> **PROBLEM TO SOLVE**: Rewrite the entries below, changing "common name" to "everyday name" and leaving everything else as it is.

> **WORKING DATA**:
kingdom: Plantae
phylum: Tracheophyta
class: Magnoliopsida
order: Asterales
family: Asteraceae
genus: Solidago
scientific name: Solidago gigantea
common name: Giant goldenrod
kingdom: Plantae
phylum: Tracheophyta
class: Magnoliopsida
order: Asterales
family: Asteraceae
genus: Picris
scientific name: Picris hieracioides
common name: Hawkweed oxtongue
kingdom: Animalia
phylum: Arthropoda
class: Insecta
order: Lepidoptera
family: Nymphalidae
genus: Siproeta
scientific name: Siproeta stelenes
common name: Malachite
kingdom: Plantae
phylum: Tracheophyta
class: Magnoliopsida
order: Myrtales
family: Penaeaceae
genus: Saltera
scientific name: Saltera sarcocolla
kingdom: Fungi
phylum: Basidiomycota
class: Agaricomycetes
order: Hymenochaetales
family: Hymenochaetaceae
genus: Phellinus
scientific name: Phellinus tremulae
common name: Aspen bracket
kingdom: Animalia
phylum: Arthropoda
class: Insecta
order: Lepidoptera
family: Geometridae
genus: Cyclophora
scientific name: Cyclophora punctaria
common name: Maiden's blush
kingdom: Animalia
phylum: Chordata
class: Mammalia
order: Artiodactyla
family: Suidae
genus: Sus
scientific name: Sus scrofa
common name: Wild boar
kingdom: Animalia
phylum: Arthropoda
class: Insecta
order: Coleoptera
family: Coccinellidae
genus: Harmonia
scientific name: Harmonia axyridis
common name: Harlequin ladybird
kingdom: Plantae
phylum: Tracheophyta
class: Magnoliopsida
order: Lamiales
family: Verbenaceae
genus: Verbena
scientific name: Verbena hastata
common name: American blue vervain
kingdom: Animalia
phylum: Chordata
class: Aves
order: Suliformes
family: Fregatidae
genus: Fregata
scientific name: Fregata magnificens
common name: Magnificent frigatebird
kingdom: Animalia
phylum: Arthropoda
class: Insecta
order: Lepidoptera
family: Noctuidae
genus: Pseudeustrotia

> **CORRECT ANSWER**:
kingdom: Plantae
phylum: Tracheophyta
class: Magnoliopsida
order: Asterales
family: Asteraceae
genus: Solidago
scientific name: Solidago gigantea
everyday name: Giant goldenrod
kingdom: Plantae
phylum: Tracheophyta
class: Magnoliopsida
order: Asterales
family: Asteraceae
genus: Picris
scientific name: Picris hieracioides
everyday name: Hawkweed oxtongue
kingdom: Animalia
phylum: Arthropoda
class: Insecta
order: Lepidoptera
family: Nymphalidae
genus: Siproeta
scientific name: Siproeta stelenes
everyday name: Malachite
kingdom: Plantae
phylum: Tracheophyta
class: Magnoliopsida
order: Myrtales
family: Penaeaceae
genus: Saltera
scientific name: Saltera sarcocolla
kingdom: Fungi
phylum: Basidiomycota
class: Agaricomycetes
order: Hymenochaetales
family: Hymenochaetaceae
genus: Phellinus
scientific name: Phellinus tremulae
everyday name: Aspen bracket
kingdom: Animalia
phylum: Arthropoda
class: Insecta
order: Lepidoptera
family: Geometridae
genus: Cyclophora
scientific name: Cyclophora punctaria
everyday name: Maiden's blush
kingdom: Animalia
phylum: Chordata
class: Mammalia
order: Artiodactyla
family: Suidae
genus: Sus
scientific name: Sus scrofa
everyday name: Wild boar
kingdom: Animalia
phylum: Arthropoda
class: Insecta
order: Coleoptera
family: Coccinellidae
genus: Harmonia
scientific name: Harmonia axyridis
everyday name: Harlequin ladybird
kingdom: Plantae
phylum: Tracheophyta
class: Magnoliopsida
order: Lamiales
family: Verbenaceae
genus: Verbena
scientific name: Verbena hastata
everyday name: American blue vervain
kingdom: Animalia
phylum: Chordata
class: Aves
order: Suliformes
family: Fregatidae
genus: Fregata
scientific name: Fregata magnificens
everyday name: Magnificent frigatebird
kingdom: Animalia
phylum: Arthropoda
class: Insecta
order: Lepidoptera
family: Noctuidae
genus: Pseudeustrotia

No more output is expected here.